TASK TO CARRY OUT :: All lines in the records that carry the string "pyautogui" are to be shown.

(Stored items)
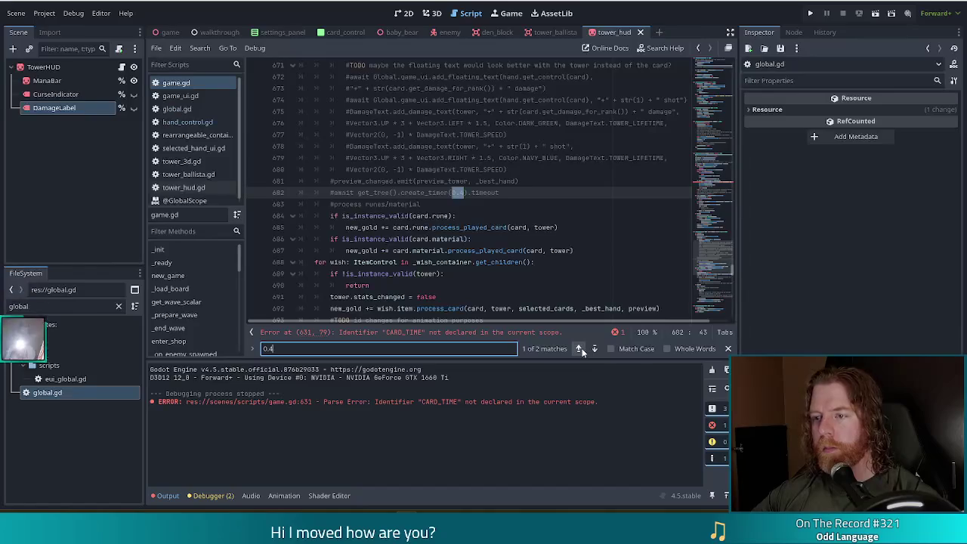
# Step back and forth through the 0.4 search matches in game.gd.
pyautogui.click(579, 348)
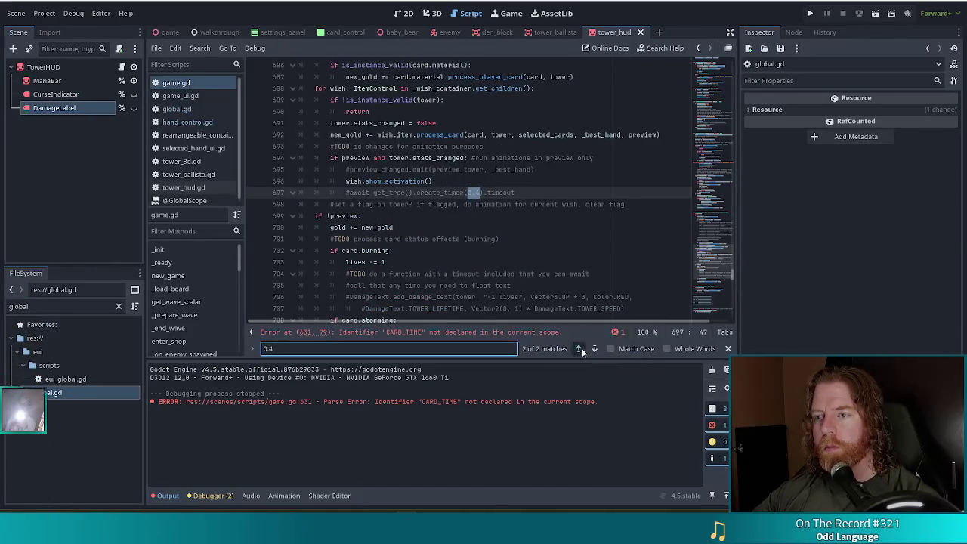
pyautogui.click(583, 353)
pyautogui.click(583, 352)
pyautogui.click(581, 351)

SOLUTION ::
pyautogui.click(579, 348)
pyautogui.click(583, 353)
pyautogui.click(583, 352)
pyautogui.click(581, 351)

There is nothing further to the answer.